Another of Australia’s greatest 4WD experiences. This unsealed track, from Marree to Birdsville, is not particularly difficult in terms of off-roading—in fact it can be downright civil depending on which part of the touring season you happen to drive it*—but it’s the experience and the atmosphere and the nothingness of tackling this dusty route out here that combine to make it such an appealing Outback adventure. Don’t take it lightly, though, because this is still remote-area travel and you need to be prepared, experienced and your vehicle needs to be up to the task. Do I sound like your dad? Good.

(*It can be either very smooth because it’s just been graded or chopped-up to hell because every Thomas, Richard and Harold has been driving it.)



Where: 870km north of Adelaide // When: March–September

If you like it: Stunning and raw

Like the Birdsville track, the appeal of this route lies not in its degree of difficulty in terms of 4WDing—because it can be quite easy—but in its stunning raw beauty of crisp, blue skies and wide open plains. Oodnadatta ’s pink roadhouse is a fantastic sight to see and everything from then on is a bonus. The land is flat, the sun is startling and fellow travellers are few and far between. This is an iconic, well-travelled track in touring season, but it’s still not without its risks because this is a remote-area route, after all. Brilliant.

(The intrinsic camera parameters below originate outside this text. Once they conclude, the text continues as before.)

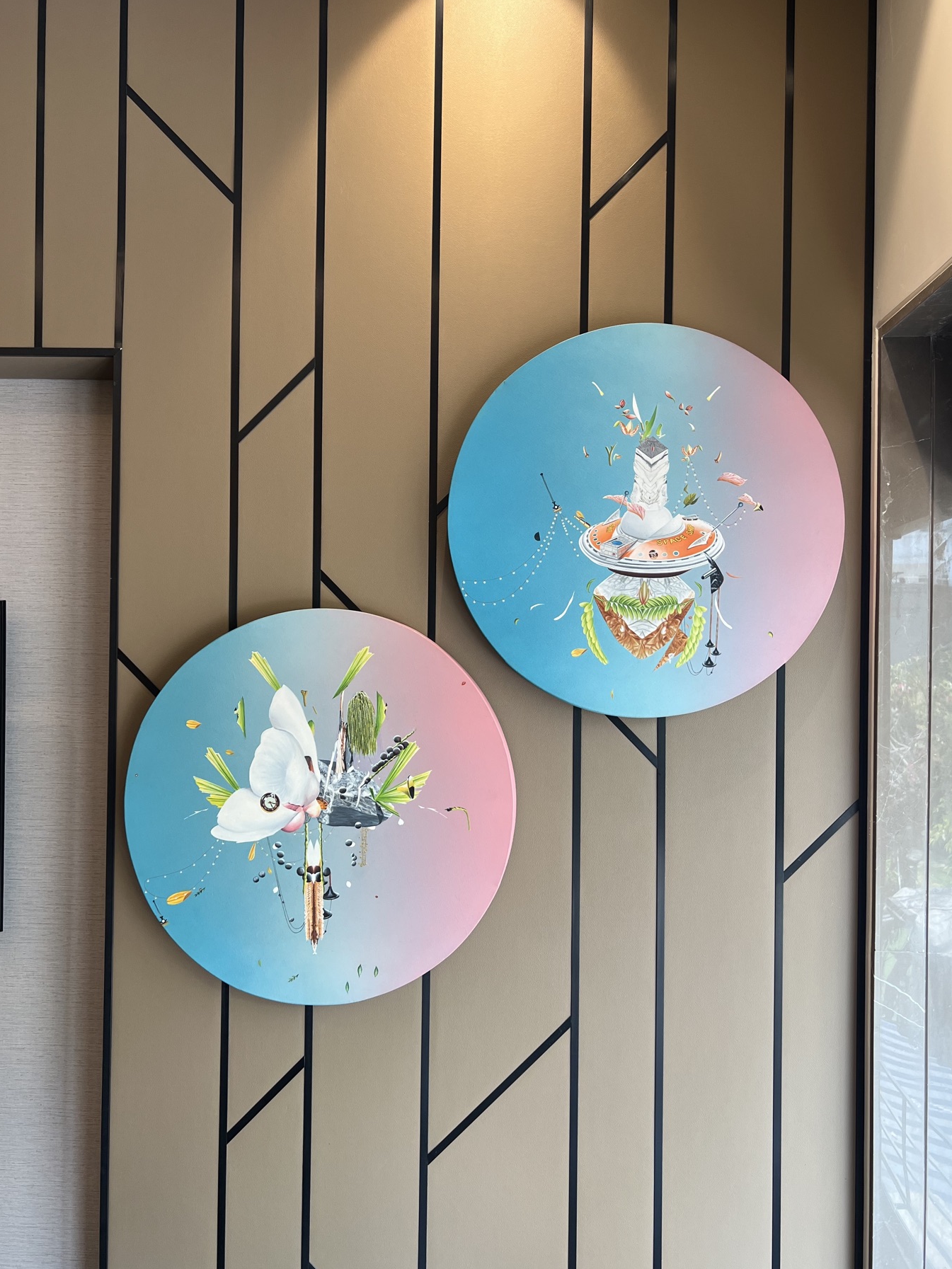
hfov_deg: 48.2
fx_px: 1063
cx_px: 490
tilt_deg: +0.6
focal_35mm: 29
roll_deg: -0.2
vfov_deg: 61.7
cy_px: 635
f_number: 1.5
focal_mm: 5.7
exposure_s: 1/100
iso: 50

Where: Halls Creek to Wiluna // When: April–October

If you like it: Long and difficult

Still one of Australia’s most revered off-road journeys and one of the toughest, most gruelling trips in the country, if not the world. This corrugated track, running from Halls Creek to Wiluna, demands a lot from 4WDers and their vehicles. You must be experienced, supremely well-prepared and entirely self-sufficient (with enough fuel onboard for at least the 1100km to Kunawarritji). Scared you off, yet? No? Good, because this trip is well worth the effort. Rich in history and resplendent in natural wonder—yep, I’m getting fancy with my words again—the CSR is a real eye-opener. Don’t rush, take your time, drive to the conditions, drop tyre pressures to suit, keep a watchful eye on how your vehicle is coping (check it in the morning and afternoon) and … enjoy yourself.


Where: The Kimberley // When: April–October

If you like it: Feeding crocodiles

The Gibb was an off-grid adventure before that kind of thing was even a thing. A rugged drive through the beautiful Kimberley region, the Gibb run, from Kununurra west to Derby, presents a daily variety of challenges to keep 4WDers on their toes for the duration. Time your visit well because monsoonal rains may hammer the route during the Wet, causing water crossings to overflow here and there—particularly the Pentecost River—and also ruining tracks and bridges. If you go for a swim in the incredible Windjana Gorge, keep a respectful distance away from the freshies (freshwater crocodiles).


Where: Glasshouse Mountains // When: Year-round

If you like it: Hardcore with an option to bail

Any track with ‘power line’ in its name is usually a cracking off-road route—we know of a stack in NSW that are plenty extreme—so if someone whispers “Power Line Track, Glasshouse Mountains” to you then you know they’re talking about a seriously fun time. This track is a cool blend of fantastic scenery and white-knuckled 4WDing. The terrain is tough, but the views are unreal and—bonus—most of the very steep and gnarly hardcore sections have an alternative ‘chicken’ track around the side, so if you’re concerned about doing some panel damage, then be sensible and drive along one of those.


Where: Granville Harbour to Trial Harbour // When: Avoid in winter

If you like it: Technical and coasty

This hilly coastal track through Mt Heemskirk Regional Reserve between Granville Harbour and Trial Harbour is a hardcore technical track. The scenery is wonderful—wild ocean, waterfalls and mountain views—but chances are you’ll be too busy enjoying the driving to take any notice of that. Climies Track is peppered with tough hillclimbs, swampy bog holes, rocky river crossings and heavily washed-out sections that will test drivers and vehicles. Anyone tackling this track should be a very experienced 4WDer and vehicles must have high ground clearance and high- and low-range gearing. Vehicle recovery gear is required. Keep in mind that weather can completely alter track conditions, making it much worse.